India’s software outsourcing industry is globally recognised for its scale, expertise, and cost efficiency. It has evolved from basic IT to high-end services like AI, cloud, and cybersecurity, and now holds over 50-59% of the global IT outsourcing market. However, the rapid rise of “Shadow AI” – the use of unauthorised, unmonitored artificial intelligence (AI) tools by employees – is posing a significant threat to the industry. While designed to boost productivity, this trend creates critical vulnerabilities that threaten the industry’s reputation for data security, compliance, and reliability.

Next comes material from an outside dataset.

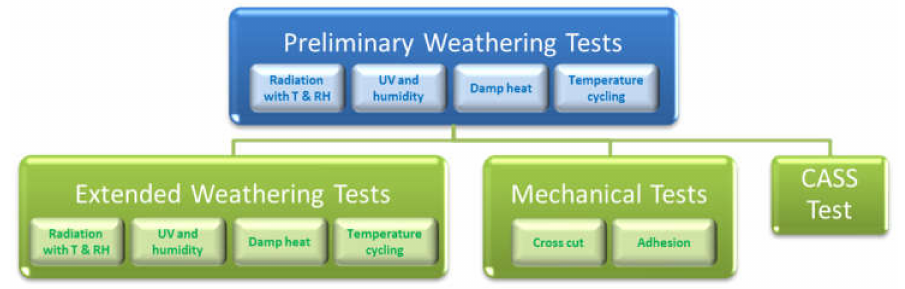
Figure 6. Scheme of the test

“Outsourced software development teams in India work under intense pressure to deliver quickly and cost-effectively, making productivity-enhancing AI tools irresistible even without approval. The distributed nature and shared infrastructure of outsourcing work makes oversight inherently more challenging than with centralised in-house teams,” says Ofer Klein, co-founder and CEO of Reco, a SaaS and AI security company, which is headquartered in New York and has significant operations and engineering based in Tel Aviv, Israel.
Reco offers a comprehensive approach to managing shadow AI by providing real-time visibility into both sanctioned and unsanctioned AI usage. With its advanced monitoring tools, security teams can continuously track AI usage, detect suspicious activities, and mitigate unauthorised access. Its platform helps reduce the SaaS attack surface by managing risky vendor connections, monitoring data exfiltration risks, and ensuring proper governance of all applications.
Klein explains that shadow AI has become a pervasive enterprise security threat. It refers to developers using generative AI tools like ChatGPT, Claude, or GitHub Copilot without authorisation from their organisation’s IT or security teams. These tools actively process and learn from submitted data, creating unique risks around intellectual property theft and data leakage. “Many Indian developers are in their early careers and may not understand the legal implications of using unauthorised tools,” he adds.
Why Client Trust is at Stake
For outsourcing firms serving multiple clients, developers may inadvertently mix proprietary code from different projects when using the same AI tools. The primary risk is data exposure when developers paste proprietary code, API keys, or business logic into public AI tools that may retain and train on this information. AI-generated code may also introduce licensing issues, security vulnerabilities, or fragments from other organisations’ codebases.
For teams handling multiple clients, there is cross-contamination risk where insights from one project influence another through AI assistance. Unauthorised AI usage often violates contractual obligations and regulatory requirements like GDPR or HIPAA that clients expect their vendors to maintain. This translates to direct liability. The integrity of the software supply chain is compromised, risking IP leakage, regulatory penalties, and reputational damage. The very cost and agility benefits of outsourcing are negated by these hidden AI exposures.
As India is a global hub for outsourced software development, companies here could face contractual penalties, client losses, and litigation potentially worth millions if shadow AI leads to intellectual property theft or data breaches. “India’s outsourcing sector, which has spent decades building trust, could see major IT firms face negative impact,” says Klein.
Three-Pronged Strategy for Secure AI
In his opinion, outsourcing companies need to implement clear written policies defining approved AI tools, permissible data types, and consequences for violations, with mandatory developer acknowledgment. They need to provide enterprise-grade alternatives like GitHub Copilot for Business or Amazon CodeWhisperer that offer data privacy guarantees, while maintaining productivity benefits. They should also deploy technical controls including data loss prevention software, network monitoring for unauthorised AI services, and endpoint security to detect shadow AI usage.
Klein recommends conducting regular training on shadow AI risks using real incident case studies and practical techniques for safe AI usage, while establishing a formal request process for evaluating new AI tools, turning developers into partners rather than rule-breakers.
Reco’s technology provides comprehensive visibility into all SaaS and AI applications across an organisation. The platform can identify which developers access unauthorised AI services, what data they are exposing, and whether usage violates client contracts or regulations. The technology can also monitor for risky behaviours like unusual data transfers to AI platforms or suspicious patterns between code repository access and AI service usage.
“For outsourcing firms managing multiple clients, Reco segments visibility by project to ensure compliance across all engagements. The platform also automates policy enforcement by blocking high-risk AI tools, while allowing approved alternatives,” he adds.